From the records below, please repeat exactly the line that has "панели. Что такое керамические", the line that has "что можно употреблять", and every line between them, and nothing else.

Top of Dataset

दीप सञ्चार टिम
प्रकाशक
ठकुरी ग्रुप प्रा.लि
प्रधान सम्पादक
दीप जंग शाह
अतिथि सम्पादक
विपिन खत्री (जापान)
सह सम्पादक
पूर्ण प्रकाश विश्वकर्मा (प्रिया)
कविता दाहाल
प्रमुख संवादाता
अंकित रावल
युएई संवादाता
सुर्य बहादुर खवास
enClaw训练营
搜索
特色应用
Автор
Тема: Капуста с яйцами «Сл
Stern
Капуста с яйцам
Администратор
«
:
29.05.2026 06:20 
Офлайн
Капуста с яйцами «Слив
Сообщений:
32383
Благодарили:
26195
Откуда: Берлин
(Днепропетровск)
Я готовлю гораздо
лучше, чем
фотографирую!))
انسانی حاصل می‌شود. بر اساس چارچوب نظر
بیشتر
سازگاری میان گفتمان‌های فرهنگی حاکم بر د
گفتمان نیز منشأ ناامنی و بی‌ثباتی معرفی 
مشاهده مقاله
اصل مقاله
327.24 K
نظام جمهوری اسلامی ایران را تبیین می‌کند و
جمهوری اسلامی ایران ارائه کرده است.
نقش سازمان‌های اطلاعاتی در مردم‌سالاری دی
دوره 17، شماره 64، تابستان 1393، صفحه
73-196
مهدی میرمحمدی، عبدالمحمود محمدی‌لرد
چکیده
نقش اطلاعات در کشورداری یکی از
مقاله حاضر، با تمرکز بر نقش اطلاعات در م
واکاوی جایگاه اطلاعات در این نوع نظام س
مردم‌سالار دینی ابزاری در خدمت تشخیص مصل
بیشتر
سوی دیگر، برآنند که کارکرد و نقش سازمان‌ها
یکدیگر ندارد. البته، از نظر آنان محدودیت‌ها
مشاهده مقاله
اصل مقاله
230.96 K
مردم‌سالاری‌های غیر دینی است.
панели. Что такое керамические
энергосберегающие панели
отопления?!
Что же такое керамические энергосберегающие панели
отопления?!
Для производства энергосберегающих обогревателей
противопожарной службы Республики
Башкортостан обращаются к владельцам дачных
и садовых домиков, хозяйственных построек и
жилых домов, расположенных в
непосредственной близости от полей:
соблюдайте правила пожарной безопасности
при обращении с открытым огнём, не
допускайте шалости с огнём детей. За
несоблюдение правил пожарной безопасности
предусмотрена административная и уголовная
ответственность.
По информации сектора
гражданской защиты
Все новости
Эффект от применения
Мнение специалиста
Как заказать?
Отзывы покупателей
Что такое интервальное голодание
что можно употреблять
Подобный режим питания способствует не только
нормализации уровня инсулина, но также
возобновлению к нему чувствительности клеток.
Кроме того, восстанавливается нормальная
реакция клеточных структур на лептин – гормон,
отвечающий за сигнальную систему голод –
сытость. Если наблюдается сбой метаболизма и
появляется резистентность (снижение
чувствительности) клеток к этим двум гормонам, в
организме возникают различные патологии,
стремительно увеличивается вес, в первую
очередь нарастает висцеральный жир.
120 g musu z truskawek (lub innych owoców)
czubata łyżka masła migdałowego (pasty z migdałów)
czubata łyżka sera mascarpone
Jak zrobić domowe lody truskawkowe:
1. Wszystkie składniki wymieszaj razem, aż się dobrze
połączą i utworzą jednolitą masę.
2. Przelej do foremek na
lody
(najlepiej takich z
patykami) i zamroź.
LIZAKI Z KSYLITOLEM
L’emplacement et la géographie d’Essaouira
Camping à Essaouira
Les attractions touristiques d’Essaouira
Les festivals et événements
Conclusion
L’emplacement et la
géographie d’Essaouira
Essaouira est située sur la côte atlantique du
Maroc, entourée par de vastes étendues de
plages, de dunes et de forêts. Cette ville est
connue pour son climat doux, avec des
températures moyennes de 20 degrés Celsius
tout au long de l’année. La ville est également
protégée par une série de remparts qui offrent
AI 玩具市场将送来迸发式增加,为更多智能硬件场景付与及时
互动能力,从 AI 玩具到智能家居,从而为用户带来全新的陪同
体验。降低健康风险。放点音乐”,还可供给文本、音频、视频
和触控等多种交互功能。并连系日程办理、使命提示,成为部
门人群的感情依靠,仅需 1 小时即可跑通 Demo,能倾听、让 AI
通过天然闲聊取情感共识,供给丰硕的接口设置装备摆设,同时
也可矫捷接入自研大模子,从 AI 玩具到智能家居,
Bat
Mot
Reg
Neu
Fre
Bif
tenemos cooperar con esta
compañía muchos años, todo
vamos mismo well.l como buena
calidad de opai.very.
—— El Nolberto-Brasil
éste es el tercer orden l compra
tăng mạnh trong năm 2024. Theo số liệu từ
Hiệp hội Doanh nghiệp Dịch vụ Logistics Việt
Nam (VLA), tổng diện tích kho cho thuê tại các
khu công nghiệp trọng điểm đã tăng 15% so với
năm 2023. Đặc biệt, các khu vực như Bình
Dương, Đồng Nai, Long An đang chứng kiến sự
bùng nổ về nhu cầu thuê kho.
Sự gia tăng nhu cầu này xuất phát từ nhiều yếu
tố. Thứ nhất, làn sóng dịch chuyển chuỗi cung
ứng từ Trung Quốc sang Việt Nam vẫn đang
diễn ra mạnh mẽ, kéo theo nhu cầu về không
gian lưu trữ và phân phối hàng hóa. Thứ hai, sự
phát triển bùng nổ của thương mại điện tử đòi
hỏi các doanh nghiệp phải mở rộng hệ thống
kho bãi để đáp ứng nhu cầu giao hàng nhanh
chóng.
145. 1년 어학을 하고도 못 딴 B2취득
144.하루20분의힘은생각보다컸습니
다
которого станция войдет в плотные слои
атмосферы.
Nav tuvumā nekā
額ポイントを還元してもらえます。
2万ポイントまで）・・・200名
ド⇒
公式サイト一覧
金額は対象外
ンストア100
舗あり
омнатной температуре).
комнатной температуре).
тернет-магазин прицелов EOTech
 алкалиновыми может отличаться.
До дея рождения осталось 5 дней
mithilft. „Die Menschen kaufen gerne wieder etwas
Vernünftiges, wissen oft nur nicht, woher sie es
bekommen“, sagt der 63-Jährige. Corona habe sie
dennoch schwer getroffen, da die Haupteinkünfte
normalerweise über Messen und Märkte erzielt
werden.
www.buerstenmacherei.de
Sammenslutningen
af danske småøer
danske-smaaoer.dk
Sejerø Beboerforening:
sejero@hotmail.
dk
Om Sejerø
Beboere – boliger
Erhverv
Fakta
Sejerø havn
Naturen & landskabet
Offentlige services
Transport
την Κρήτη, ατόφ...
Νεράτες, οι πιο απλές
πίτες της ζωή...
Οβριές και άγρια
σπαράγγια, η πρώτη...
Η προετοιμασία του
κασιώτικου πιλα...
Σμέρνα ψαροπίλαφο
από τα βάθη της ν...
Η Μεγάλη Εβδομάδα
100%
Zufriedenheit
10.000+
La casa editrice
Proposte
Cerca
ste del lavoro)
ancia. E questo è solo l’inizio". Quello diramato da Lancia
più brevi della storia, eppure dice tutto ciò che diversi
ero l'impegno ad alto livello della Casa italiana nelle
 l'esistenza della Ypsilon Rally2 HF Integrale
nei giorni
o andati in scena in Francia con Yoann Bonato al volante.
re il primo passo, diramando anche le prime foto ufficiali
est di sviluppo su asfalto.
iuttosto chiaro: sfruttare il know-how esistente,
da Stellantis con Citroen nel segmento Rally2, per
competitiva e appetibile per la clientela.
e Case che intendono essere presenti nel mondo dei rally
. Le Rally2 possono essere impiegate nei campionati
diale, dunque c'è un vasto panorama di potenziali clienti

Bottom of Dataset

■ **Expected answer**
панели. Что такое керамические
энергосберегающие панели
отопления?!
Что же такое керамические энергосберегающие панели
отопления?!
Для производства энергосберегающих обогревателей
противопожарной службы Республики
Башкортостан обращаются к владельцам дачных
и садовых домиков, хозяйственных построек и
жилых домов, расположенных в
непосредственной близости от полей:
соблюдайте правила пожарной безопасности
при обращении с открытым огнём, не
допускайте шалости с огнём детей. За
несоблюдение правил пожарной безопасности
предусмотрена административная и уголовная
ответственность.
По информации сектора
гражданской защиты
Все новости
Эффект от применения
Мнение специалиста
Как заказать?
Отзывы покупателей
Что такое интервальное голодание
что можно употреблять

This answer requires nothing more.